*What needs to be done*:
Lines with the word "Maja" are the answer; copy each of them from the data below.

┌─ Source data

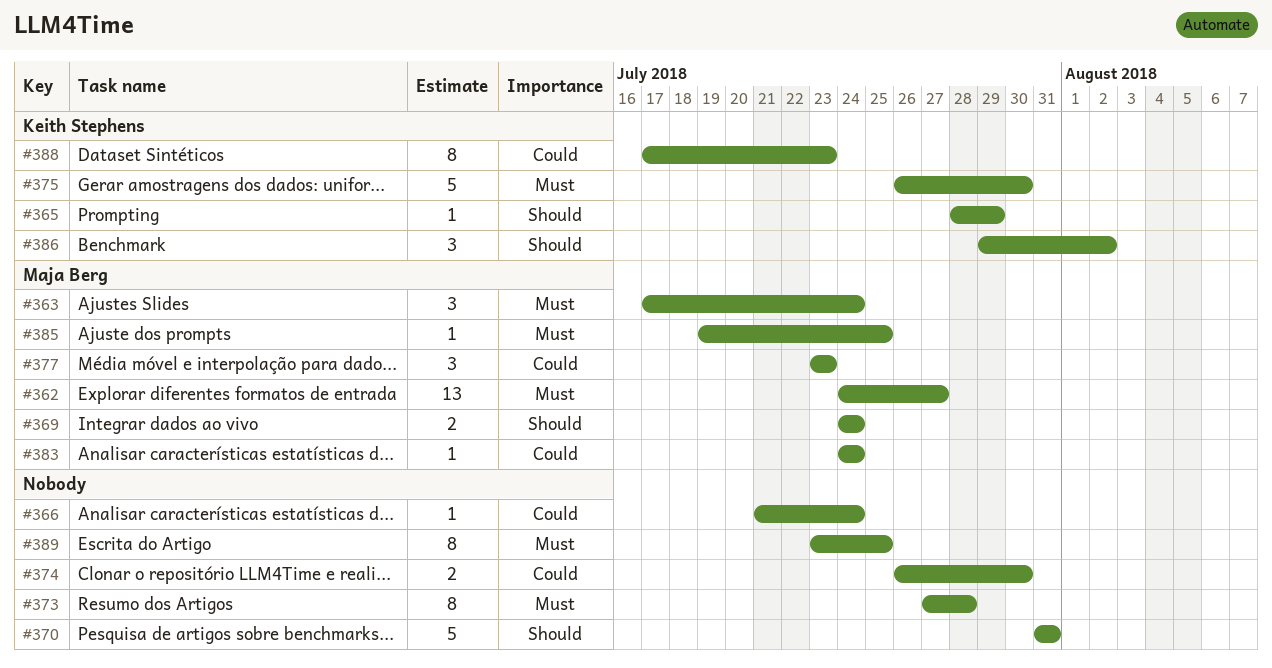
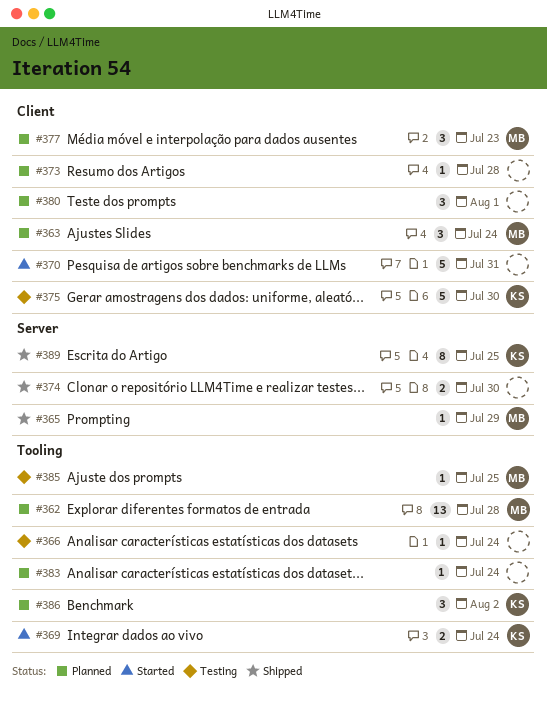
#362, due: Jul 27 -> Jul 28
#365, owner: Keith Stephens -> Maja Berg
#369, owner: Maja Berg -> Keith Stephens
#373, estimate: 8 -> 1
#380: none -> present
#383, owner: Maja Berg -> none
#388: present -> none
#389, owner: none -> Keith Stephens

└─

*Your solution*:
#365, owner: Keith Stephens -> Maja Berg
#369, owner: Maja Berg -> Keith Stephens
#383, owner: Maja Berg -> none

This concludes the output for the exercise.